In a statement issued on Saturday, EPG paid tribute to the resilience of the people of J&K, extended condolences to the families who lost loved ones in 2014, and saluted the youth who played heroic roles during the disaster.

EPG Convenor, Faiz Bakshi, said the group has prepared a fresh report on the recent floods and will submit it to the Division Bench of the Hon’ble High Court of Jammu, Kashmir & Ladakh on September 8, when its ongoing Public Interest Litigation (EPG vs Union of India & Others) comes up for hearing.

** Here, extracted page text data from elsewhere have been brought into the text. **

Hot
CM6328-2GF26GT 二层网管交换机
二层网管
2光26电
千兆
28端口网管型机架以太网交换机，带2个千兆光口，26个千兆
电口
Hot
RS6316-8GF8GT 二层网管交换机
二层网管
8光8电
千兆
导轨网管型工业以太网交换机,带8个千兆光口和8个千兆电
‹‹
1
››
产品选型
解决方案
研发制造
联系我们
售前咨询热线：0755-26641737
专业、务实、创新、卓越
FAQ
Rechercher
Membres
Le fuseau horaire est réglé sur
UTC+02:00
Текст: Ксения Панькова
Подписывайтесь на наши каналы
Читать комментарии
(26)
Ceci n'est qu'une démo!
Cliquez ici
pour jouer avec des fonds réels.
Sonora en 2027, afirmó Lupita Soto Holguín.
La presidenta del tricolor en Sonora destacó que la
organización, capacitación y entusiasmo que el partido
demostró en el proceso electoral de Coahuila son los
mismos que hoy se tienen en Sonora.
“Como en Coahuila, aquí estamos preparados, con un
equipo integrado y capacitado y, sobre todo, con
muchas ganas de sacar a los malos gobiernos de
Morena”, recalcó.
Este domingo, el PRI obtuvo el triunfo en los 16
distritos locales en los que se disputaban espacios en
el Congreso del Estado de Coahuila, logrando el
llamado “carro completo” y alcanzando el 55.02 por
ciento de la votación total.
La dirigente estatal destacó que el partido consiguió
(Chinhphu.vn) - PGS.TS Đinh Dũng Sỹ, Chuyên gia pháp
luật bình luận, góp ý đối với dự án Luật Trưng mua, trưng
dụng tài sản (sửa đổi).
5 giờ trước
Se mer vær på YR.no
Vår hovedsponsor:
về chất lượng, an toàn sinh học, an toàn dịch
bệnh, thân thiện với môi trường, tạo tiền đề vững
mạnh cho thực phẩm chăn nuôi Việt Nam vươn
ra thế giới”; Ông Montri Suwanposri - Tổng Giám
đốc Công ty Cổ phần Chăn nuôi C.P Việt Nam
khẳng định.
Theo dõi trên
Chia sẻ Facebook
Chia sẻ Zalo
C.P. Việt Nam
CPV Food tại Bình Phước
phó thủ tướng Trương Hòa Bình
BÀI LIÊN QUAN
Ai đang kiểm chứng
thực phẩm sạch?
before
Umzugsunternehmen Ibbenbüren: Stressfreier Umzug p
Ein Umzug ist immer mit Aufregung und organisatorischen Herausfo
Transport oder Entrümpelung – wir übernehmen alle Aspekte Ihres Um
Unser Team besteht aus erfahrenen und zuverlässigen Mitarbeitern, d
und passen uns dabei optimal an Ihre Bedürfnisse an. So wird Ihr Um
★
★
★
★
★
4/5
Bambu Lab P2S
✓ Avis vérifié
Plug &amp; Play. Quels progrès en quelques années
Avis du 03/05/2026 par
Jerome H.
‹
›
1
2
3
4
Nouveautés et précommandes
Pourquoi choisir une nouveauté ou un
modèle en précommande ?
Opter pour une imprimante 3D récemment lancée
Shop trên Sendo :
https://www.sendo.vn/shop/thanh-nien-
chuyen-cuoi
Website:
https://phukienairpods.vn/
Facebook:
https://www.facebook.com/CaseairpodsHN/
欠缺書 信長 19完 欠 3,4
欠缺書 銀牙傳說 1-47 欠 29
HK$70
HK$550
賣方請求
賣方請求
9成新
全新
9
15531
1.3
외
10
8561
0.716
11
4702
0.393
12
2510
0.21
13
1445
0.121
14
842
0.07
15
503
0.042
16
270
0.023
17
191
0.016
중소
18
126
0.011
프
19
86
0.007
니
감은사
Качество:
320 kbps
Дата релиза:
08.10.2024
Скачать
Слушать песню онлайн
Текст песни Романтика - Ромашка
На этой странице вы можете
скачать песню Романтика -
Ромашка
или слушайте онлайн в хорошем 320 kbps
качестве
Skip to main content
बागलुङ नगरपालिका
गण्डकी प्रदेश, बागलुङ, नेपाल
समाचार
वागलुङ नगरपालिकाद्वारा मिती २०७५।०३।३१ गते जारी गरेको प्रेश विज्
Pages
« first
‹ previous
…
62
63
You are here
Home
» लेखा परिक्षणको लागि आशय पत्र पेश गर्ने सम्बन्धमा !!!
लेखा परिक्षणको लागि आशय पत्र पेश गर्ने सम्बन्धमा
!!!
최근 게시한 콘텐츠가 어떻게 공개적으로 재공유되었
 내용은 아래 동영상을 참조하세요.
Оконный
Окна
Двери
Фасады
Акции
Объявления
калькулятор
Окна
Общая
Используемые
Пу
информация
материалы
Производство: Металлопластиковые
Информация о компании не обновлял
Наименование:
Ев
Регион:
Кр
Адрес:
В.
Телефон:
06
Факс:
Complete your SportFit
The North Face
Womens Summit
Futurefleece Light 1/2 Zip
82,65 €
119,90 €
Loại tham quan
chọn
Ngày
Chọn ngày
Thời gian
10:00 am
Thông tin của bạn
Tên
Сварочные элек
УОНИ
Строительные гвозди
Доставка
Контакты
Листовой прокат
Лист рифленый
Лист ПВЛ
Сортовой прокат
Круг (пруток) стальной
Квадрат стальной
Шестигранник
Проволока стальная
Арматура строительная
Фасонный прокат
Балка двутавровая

High Court case and directions

The group recalled that it had filed the PIL immediately after the 2014 floods, naming 16 departments of the Union and J&K governments as respondents, and seeking interventions to increase the carrying capacity of the Jhelum, restore flood channels, and conserve wetlands. While the High Court had passed “pathbreaking orders” and issued repeated directions, EPG noted that remedial measures have not been implemented “in any meaningful manner.”

Causes of continuing vulnerability

According to the EPG, the Valley’s persistent flood risk is not just the outcome of natural forces, but also “decades of human-induced degradation.” Illegal tree felling, unregulated land use, deep riverbed mining with heavy machinery, and encroachments on riverbanks and wetlands have all weakened the region’s natural flood absorption systems, it said.

The group warned that critical catchments have been converted into built-up and agricultural zones, causing rapid runoff into the Jhelum instead of gradual seepage. The result, it said, is accelerated siltation of the riverbed and reduced flood-carrying capacity.

Wular Lake, once a vast flood basin, has lost nearly a third of its capacity due to siltation and encroachments, while wetlands like Hokersar, Haigam, Shallabugh, Mirgund, and Narakara Nambal have been severely degraded, reducing the Valley’s natural buffers.

Call for scientific dredging, holistic measures

EPG criticised the “shoddy dredging” works carried out after 2014, saying they were abandoned midway and not based on scientific studies. It called for continuous, satellite-based monitoring and sediment studies, and stressed that dredged material must be disposed of scientifically.

The group also demanded urgent restoration of the historic flood spill channel, strengthening of fragile embankments, and modernisation of Srinagar’s outdated urban drainage systems, which currently fail even under moderate rainfall.

Next steps

EPG said it will continue to pursue the PIL before the High Court and will soon organise a seminar of experts to prepare detailed recommendations for the government.

“The people of Jammu & Kashmir deserve safety, not fear. The administration must finally honour both the spirit and the letter of the High Court’s directions issued since 2014 and respect the opinion of independent experts,” the statement said.